Stress reduction in boron carbonitride films by ion energy-modulated multilayers

A multilayer concept for boron carbonitride films has been developed with optimization by stepwise graduation of the substrate bias. For this purpose, multilayers with a varying number of layers and with different single layer thicknesses were deposited by reactive magnetron sputtering in combination with ion bombardment. The energy of the ions was varied systematically. Film deposition was carried out in an argon/nitrogen gas mixture at a gas pressure of 0.35 Pa and a constant r.f. power of 400 W. During deposition, the substrates were cooled to a temperature below 100 deg C. The films produced were investigated by means of AES, XRD and TEM. The film properties and the film/substrate composite were characterized using different mechanical test methods. In particular, the film stress was determined by the bending of thin silicon substrates (0.18 mm).
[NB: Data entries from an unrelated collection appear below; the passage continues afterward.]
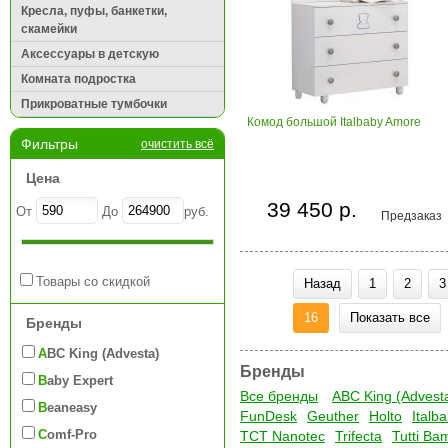
Кресла, пуфы, банкетки,
скамейки
Аксессуары в детскую
Комната подростка
Прикроватные тумбочки
Комод большой Italbaby Amore
Фильтры
очистить всё
Цена
39 450 р.
От
До
руб.
Предзаказ
Товары со скидкой
Назад
1
2
3
16
Показать все
Бренды
ABC King (Advesta)
Бренды
Baby Expert
Все бренды
ABC King (Advest
Beaneasy
FunDesk
Geuther
Holto
Italb
Comf-Pro
TCT Nanotec
Trifecta
Tutti Ba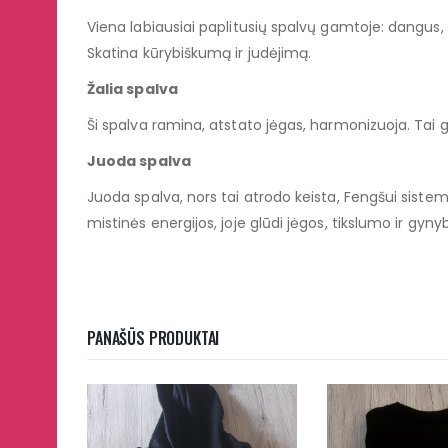
Viena labiausiai paplitusių spalvų gamtoje: dangus,
Skatina kūrybiškumą ir judėjimą.
Žalia spalva
Ši spalva ramina, atstato jėgas, harmonizuoja. Tai 
Juoda spalva
Juoda spalva, nors tai atrodo keista, Fengšui siste
mistinės energijos, joje glūdi jėgos, tikslumo ir gyny
PANAŠŪS PRODUKTAI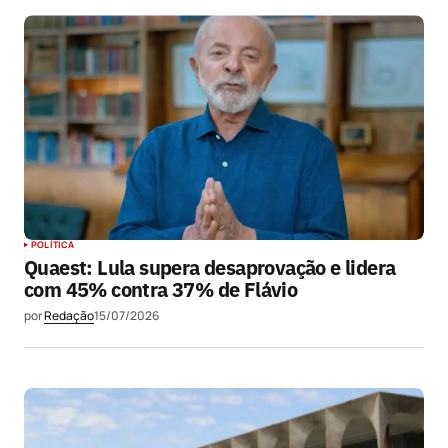
POLÍTICA
Quaest: Lula supera desaprovação e lidera
com 45% contra 37% de Flávio
por
Redação
15/07/2026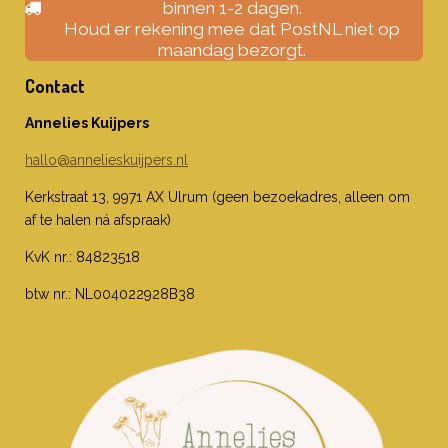
binnen 1-2 dagen.
Houd er rekening mee dat PostNL niet op
maandag bezorgt.
Contact
Annelies Kuijpers
hallo@annelieskuijpers.nl
Kerkstraat 13, 9971 AX Ulrum (geen bezoekadres, alleen om
af te halen ná afspraak)
KvK nr.: 84823518
btw nr.: NL004022928B38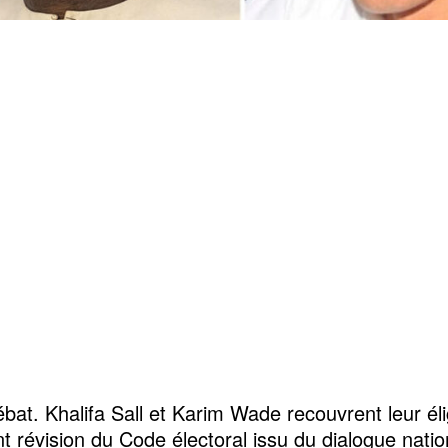
bat. Khalifa Sall et Karim Wade recouvrent leur élig
nt révision du Code électoral issu du dialogue natio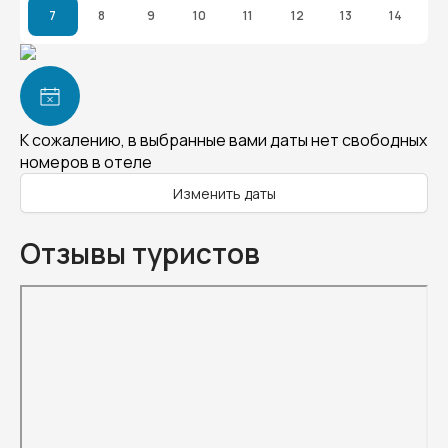
7
8
9
10
11
12
13
14
К сожалению, в выбранные вами даты нет свободных
номеров в отеле
Изменить даты
Отзывы туристов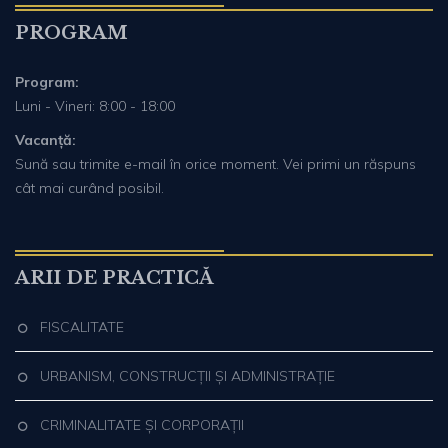
PROGRAM
Program:
Luni - Vineri: 8:00 - 18:00
Vacanță:
Sună sau trimite e-mail în orice moment. Vei primi un răspuns
cât mai curând posibil.
ARII DE PRACTICĂ
FISCALITATE
URBANISM, CONSTRUCȚII ȘI ADMINISTRAȚIE
CRIMINALITATE ȘI CORPORAȚII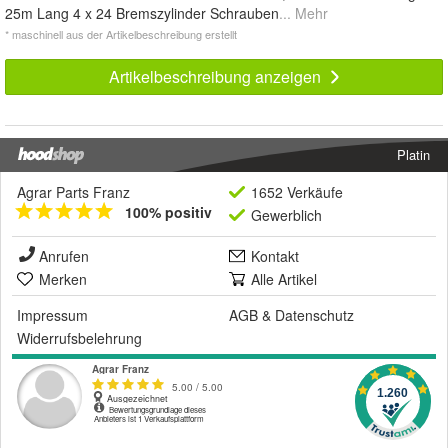
25m Lang 4 x 24 Bremszylinder Schrauben
... Mehr
* maschinell aus der Artikelbeschreibung erstellt
Artikelbeschreibung anzeigen
Platin
Agrar Parts Franz
1652 Verkäufe
100% positiv
Gewerblich
Anrufen
Kontakt
Merken
Alle Artikel
Impressum
AGB
&
Datenschutz
Widerrufsbelehrung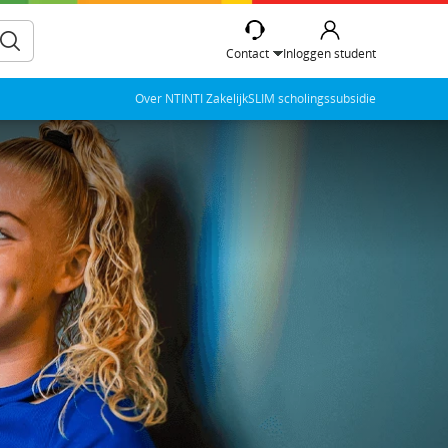
Contact
Inloggen student
Over NTI
NTI Zakelijk
SLIM scholingssubsidie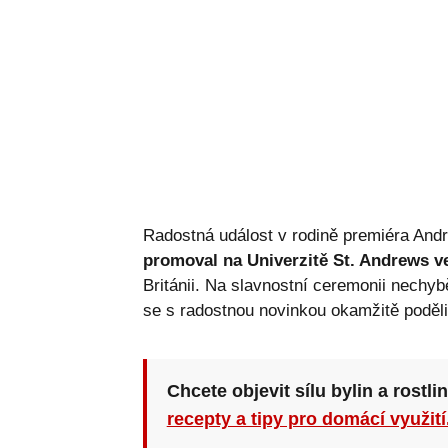
Radostná událost v rodině premiéra Andr
promoval na Univerzitě St. Andrews v
Británii. Na slavnostní ceremonii nechybě
se s radostnou novinkou okamžitě podělil
Chcete objevit sílu bylin a rostli
recepty a tipy pro domácí využití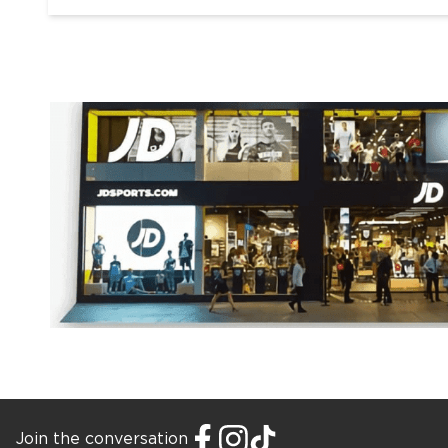
Join the conversation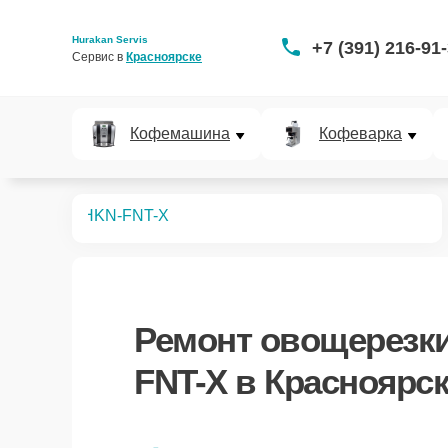
Hurakan Servis
+7 (391) 216-91
Сервис в 
Красноярске
Кофемашина
Кофеварка
вощерезок
HKN-FNT-X
Ремонт
овощерезки
FNT-X
в Красноярс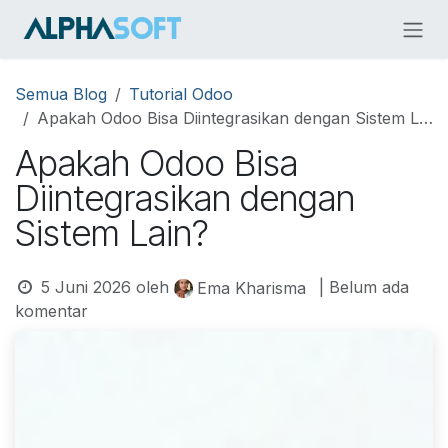
Skip ke Konten
Semua Blog
Tutorial Odoo
Apakah Odoo Bisa Diintegrasikan dengan Sistem Lain?
Apakah Odoo Bisa
Diintegrasikan dengan
Sistem Lain?
5 Juni 2026
oleh
| Belum ada
Ema Kharisma
komentar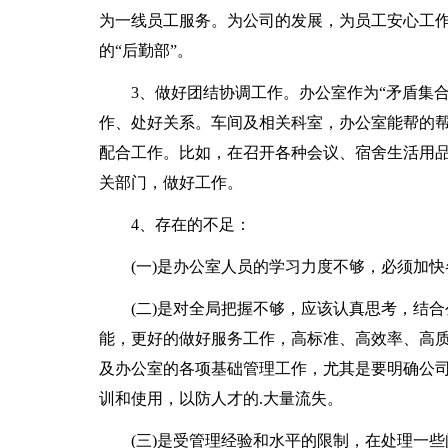
为一线员工服务。为公司的发展，为员工安心工
的“后勤部”。
3、做好团结协调工作。办公室作为“矛盾集合
作、处好关系。车间及相关科室，办公室能帮的
配合工作。比如，在召开各种会议、宿舍生活用
关部门，做好工作。
4、存在的不足：
(一)是办公室人员的学习力度不够，必须加快
(二)是对全局把握不够，应该认真思考，结合
能，更好的做好服务工作，高标准、高效率、高
及办公室的各项基础管理工作，尤其是要明确公
训和使用，以防人才的.大量流失。
(三)是受管理经验和水平的限制，在处理一些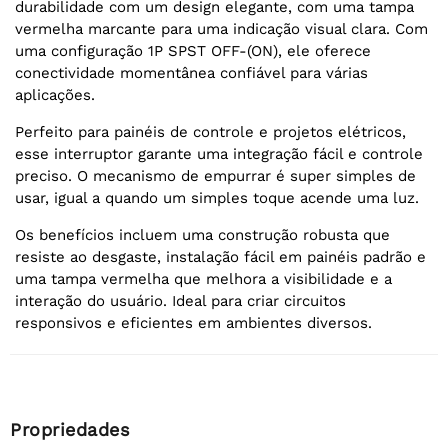
durabilidade com um design elegante, com uma tampa
vermelha marcante para uma indicação visual clara. Com
uma configuração 1P SPST OFF-(ON), ele oferece
conectividade momentânea confiável para várias
aplicações.
Perfeito para painéis de controle e projetos elétricos,
esse interruptor garante uma integração fácil e controle
preciso. O mecanismo de empurrar é super simples de
usar, igual a quando um simples toque acende uma luz.
Os benefícios incluem uma construção robusta que
resiste ao desgaste, instalação fácil em painéis padrão e
uma tampa vermelha que melhora a visibilidade e a
interação do usuário. Ideal para criar circuitos
responsivos e eficientes em ambientes diversos.
Propriedades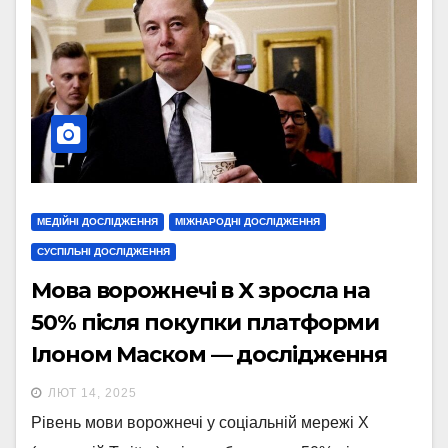
МЕДІЙНІ ДОСЛІДЖЕННЯ
МІЖНАРОДНІ ДОСЛІДЖЕННЯ
СУСПІЛЬНІ ДОСЛІДЖЕННЯ
Мова ворожнечі в X зросла на
50% після покупки платформи
Ілоном Маском — дослідження
ЛЮТ 14, 2025
Рівень мови ворожнечі у соціальній мережі X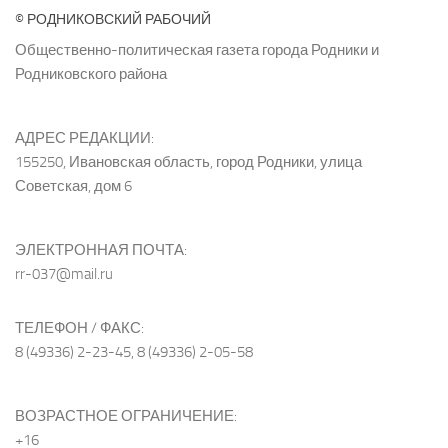
© РОДНИКОВСКИЙ РАБОЧИЙ
Общественно-политическая газета города Родники и
Родниковского района
АДРЕС РЕДАКЦИИ:
155250, Ивановская область, город Родники, улица
Советская, дом 6
ЭЛЕКТРОННАЯ ПОЧТА:
rr-037@mail.ru
ТЕЛЕФОН / ФАКС:
8 (49336) 2-23-45, 8 (49336) 2-05-58
ВОЗРАСТНОЕ ОГРАНИЧЕНИЕ:
+16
According to the AES measurements, the carbon concentration of the films amounted to about 22.5 at.%, with lower values being measured at the higher ion energies. The boron/nitrogen ratio was constant at 1.4 in all films. Graded multilayers were found to have stresses that were far below the theoretical values obtained by mere superpositioning of the stresses of deposited monolayers. This is attributed to the influence of the interface in the layer composite. A 2 mu m thick multilayer consisting of seven single layers has a hardness of 25 GPa, a residual stress of 1.67 GPa (instead of 5.3 GPa) and a good adhesion with critical loads of failure of 44 N, as determined in a scratch test. Substrates included WC+Co hard metal.